Covid, India: “I dati reali sui morti sono più del doppio di quelli ufficiali”
I dati reali suo morti per Covid in India sono “più del doppio di quelli ufficiali”: lo sostengono diversi esperti, che spiegano perché la variante indiana non deve essere sottovalutata dagli altri Paesi.
In un articolo del Corriere della Sera, infatti, vengono elencati i tre principali motivi per cui ciò che sta accadendo in India in qualche modo ci riguarda da vicino.
Il primo punto è proprio sui numeri dell’emergenza che appaiono sottostimati per diverse ragioni. Se al tempo stesso nel Paese vengono registrati il 50% dei nuovi casi globali al giorno, è pur vero che il rapporto tra positivi e decessi è mediamente più basso rispetto ad altri Paesi, come ad esempio l’Italia.
In India, infatti, su oltre 17 milioni e mezzo di contagiati sono stati registrati 197.880 decessi con un tasso di letalità pari all’1,1, inferiore a quello del Messico (9,2), del Perù (3,3), dell’Italia (3,0), del Brasile (2,7) e degli Usa (1,8).
Il problema, però, è come detto la sottostima dei contagi e dei decessi, che, secondo alcuni studi condotti dall’epidemiologa Bhramar Mukherjee, ammonterebbero da 2 a 5 volte quelli registrati.
La stima troverebbe conferma nelle parole rilasciate da alcuni addetti alle cremazioni al New York Times, in cui emerge che, in molti casi, i dati sulle morti per Covid sono stati falsati. Ad Ahmedabad, nello Stato di Gujarat, un impiegato ha confessato di aver registrato, per ordine del suo capo, i decessi con un generico “sickness” (malattia), mentre a Bhopal sono stati registrati 44 morti per Covid. Ma un’inchiesta del Nyt ha svelato che in realtà i decessi dovuti al virus erano più di 1000.
La variante indiana
A peggiorare la situazione sanitaria in India è stata la cosiddetta “variante indiana” del Covid. La variante, così come quella inglese, sembrerebbe essere più contagiosa, ma non più aggressiva. Inoltre, secondo i primi studi, i vaccini attualmente a disposizione proteggerebbero anche da questa mutazione del virus.
A preoccupare i Paesi mondiali, quindi, sono perlopiù due fattori. Il primo è che, essendo vaccinato solo il 10% della popolazione indiana, la circolazione libera della variante possa modificare ulteriormente la variante, rendendola ancora più aggressiva o, peggio ancora, rendere i vaccini inefficaci.
La seconda è dovuta al fatto che la copertura vaccinale nella popolazione mondiale è ancora troppo bassa per contrastare una variante del virus così aggressiva. Anche nel Regno Unito, dove circa il 50% della popolazione ha ricevuto già la prima dose, la bassa percentuale di richiami effettuati, fa temere la possibilità che la nuova variante del virus possa portare a nuove reinfezioni, che getterebbero il Paese nuovamente nell’incubo.
La produzione di vaccini
L’India è un Paese cruciale nella lotta al Covid dal momento che nel Paese vengono prodotti circa il 60% dei vaccini impiegati in tutto il mondo.
Nell’azienda Serum Institute, infatti, si producono milioni di dosi del vaccino indiano (Covaxin), di AstraZeneca e del vaccino americano Novavax, mentre c’è già un accordo con con l’Istituto russo Gamaleya per la produzione di 200 milioni di dosi di Sputnik V.
La situazione sanitaria ed epidemiologica dell’India, però, ha mandato l’Istituto in crisi.
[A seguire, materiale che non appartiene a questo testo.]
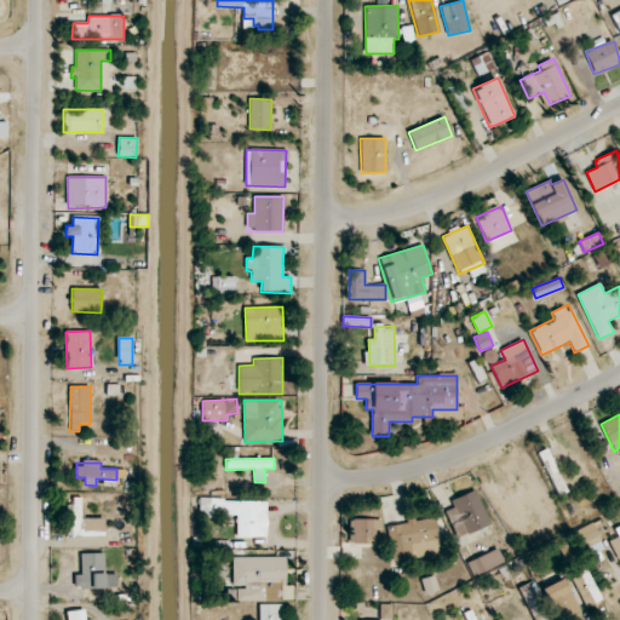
[(489,526),(476,491),(451,500),(453,507),(446,511),(455,538),(489,526)]
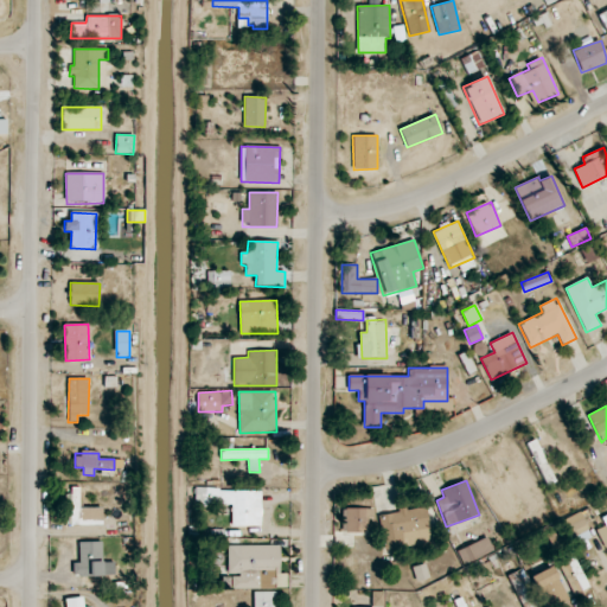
[(102,508),(80,508),(80,487),(71,487),(71,524),(102,524),(102,508)]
Le esportazioni di AstraZeneca, per esempio, sono passate dai 60-70 milioni al mese tra gennaio e marzo ai 1,2 di aprile.
La crisi del Serum Institute, quindi, si ripercuote inevitabilmente sulla campagna vaccinale di tutti gli altri Paesi, Italia inclusa, con il risultato che la pandemia di Covid potrebbe durare ancora a lungo.